----- Dataset excerpts

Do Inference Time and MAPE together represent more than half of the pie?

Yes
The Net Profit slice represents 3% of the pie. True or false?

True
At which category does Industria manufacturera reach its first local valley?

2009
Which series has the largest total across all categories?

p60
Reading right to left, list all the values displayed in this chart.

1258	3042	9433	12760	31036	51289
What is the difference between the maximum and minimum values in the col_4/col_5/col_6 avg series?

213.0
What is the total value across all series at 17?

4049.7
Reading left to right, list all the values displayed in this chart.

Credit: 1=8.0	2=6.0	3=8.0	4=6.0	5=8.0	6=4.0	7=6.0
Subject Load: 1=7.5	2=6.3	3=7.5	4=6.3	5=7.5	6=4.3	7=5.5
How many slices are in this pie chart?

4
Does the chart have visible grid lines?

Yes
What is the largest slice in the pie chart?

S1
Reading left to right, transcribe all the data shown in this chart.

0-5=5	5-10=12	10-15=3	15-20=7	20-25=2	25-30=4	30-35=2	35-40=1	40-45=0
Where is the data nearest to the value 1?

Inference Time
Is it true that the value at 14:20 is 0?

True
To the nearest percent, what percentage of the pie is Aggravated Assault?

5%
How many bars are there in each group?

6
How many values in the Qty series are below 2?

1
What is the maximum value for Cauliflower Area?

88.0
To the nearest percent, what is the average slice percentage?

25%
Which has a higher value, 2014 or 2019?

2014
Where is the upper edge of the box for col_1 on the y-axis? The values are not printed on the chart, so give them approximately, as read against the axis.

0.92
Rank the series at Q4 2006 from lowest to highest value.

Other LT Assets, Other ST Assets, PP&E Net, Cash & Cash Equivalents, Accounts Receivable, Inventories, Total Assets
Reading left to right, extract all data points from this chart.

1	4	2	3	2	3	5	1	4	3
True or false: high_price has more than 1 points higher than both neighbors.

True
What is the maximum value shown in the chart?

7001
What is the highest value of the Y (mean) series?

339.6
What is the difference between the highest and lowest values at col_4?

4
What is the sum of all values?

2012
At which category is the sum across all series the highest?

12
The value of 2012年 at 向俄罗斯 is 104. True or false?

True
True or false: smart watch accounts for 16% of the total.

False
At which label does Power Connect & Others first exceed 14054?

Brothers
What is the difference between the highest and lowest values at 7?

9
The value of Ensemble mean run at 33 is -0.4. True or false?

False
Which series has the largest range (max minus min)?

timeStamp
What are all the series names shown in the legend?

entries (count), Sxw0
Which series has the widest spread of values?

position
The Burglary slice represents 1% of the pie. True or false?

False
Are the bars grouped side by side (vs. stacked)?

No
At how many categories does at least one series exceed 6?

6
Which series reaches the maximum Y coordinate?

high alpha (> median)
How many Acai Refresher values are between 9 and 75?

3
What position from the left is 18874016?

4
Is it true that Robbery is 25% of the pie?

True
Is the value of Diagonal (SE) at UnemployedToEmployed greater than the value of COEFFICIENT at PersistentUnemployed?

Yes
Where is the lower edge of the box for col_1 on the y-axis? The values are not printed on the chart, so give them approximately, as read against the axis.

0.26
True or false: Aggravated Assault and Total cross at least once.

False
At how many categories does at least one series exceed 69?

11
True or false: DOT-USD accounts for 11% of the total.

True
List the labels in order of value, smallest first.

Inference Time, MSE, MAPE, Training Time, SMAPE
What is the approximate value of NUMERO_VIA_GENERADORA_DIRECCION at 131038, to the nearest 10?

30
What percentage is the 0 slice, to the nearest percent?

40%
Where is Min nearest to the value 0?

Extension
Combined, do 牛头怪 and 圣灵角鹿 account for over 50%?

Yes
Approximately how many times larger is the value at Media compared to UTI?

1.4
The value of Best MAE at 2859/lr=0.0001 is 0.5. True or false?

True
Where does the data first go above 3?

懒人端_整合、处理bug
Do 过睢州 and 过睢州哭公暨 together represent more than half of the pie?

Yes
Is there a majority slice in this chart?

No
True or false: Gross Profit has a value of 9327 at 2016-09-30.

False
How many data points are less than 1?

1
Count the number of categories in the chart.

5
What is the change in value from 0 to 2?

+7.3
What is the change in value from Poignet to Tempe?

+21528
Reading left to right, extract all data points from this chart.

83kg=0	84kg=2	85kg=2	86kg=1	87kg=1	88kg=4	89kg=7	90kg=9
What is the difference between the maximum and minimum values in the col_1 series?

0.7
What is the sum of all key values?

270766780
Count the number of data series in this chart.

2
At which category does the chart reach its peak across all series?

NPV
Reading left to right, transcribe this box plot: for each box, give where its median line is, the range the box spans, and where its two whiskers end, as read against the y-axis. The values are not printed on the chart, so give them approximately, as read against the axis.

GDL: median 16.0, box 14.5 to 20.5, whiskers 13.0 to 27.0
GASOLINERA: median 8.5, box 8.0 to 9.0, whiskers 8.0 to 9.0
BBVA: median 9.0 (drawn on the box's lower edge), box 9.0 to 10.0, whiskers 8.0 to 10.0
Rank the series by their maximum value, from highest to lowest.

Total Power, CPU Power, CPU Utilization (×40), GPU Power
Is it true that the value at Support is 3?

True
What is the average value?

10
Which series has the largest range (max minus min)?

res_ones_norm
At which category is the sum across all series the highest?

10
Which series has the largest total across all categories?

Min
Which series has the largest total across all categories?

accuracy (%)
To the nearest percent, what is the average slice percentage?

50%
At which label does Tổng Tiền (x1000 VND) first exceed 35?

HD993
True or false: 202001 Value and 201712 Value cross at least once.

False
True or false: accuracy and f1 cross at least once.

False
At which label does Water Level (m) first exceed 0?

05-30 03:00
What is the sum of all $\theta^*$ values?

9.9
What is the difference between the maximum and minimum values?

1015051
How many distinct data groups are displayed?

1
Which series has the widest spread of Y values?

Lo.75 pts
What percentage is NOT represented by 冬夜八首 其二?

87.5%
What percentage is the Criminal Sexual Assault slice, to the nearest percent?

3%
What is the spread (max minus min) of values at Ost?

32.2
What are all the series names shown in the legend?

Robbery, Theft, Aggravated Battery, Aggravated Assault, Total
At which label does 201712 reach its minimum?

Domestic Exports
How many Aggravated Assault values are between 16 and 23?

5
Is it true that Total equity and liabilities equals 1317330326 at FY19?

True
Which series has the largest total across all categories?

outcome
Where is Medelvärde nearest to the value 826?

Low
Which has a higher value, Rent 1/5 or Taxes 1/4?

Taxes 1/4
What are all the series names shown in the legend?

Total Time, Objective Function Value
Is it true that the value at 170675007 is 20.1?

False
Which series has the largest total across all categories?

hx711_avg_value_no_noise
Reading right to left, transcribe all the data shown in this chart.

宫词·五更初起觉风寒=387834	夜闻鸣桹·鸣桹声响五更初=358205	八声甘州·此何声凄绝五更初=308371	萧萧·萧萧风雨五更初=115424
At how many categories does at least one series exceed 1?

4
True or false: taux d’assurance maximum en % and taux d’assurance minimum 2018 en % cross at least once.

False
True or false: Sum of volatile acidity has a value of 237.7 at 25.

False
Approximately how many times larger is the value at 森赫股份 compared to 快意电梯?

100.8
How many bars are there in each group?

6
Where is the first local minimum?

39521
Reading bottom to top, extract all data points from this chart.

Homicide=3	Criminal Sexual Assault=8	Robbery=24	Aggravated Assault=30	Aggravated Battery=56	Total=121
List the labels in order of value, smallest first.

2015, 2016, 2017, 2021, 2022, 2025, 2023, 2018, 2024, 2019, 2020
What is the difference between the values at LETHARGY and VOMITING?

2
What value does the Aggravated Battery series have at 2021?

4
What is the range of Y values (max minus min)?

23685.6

----------

• Work instruction: Identify every line in the rows above that contains the string "them", matching case exactly, and copy each such line in full.

• Output for this exercise:
Where is the upper edge of the box for col_1 on the y-axis? The values are not printed on the chart, so give them approximately, as read against the axis.
Where is the lower edge of the box for col_1 on the y-axis? The values are not printed on the chart, so give them approximately, as read against the axis.
Reading left to right, transcribe this box plot: for each box, give where its median line is, the range the box spans, and where its two whiskers end, as read against the y-axis. The values are not printed on the chart, so give them approximately, as read against the axis.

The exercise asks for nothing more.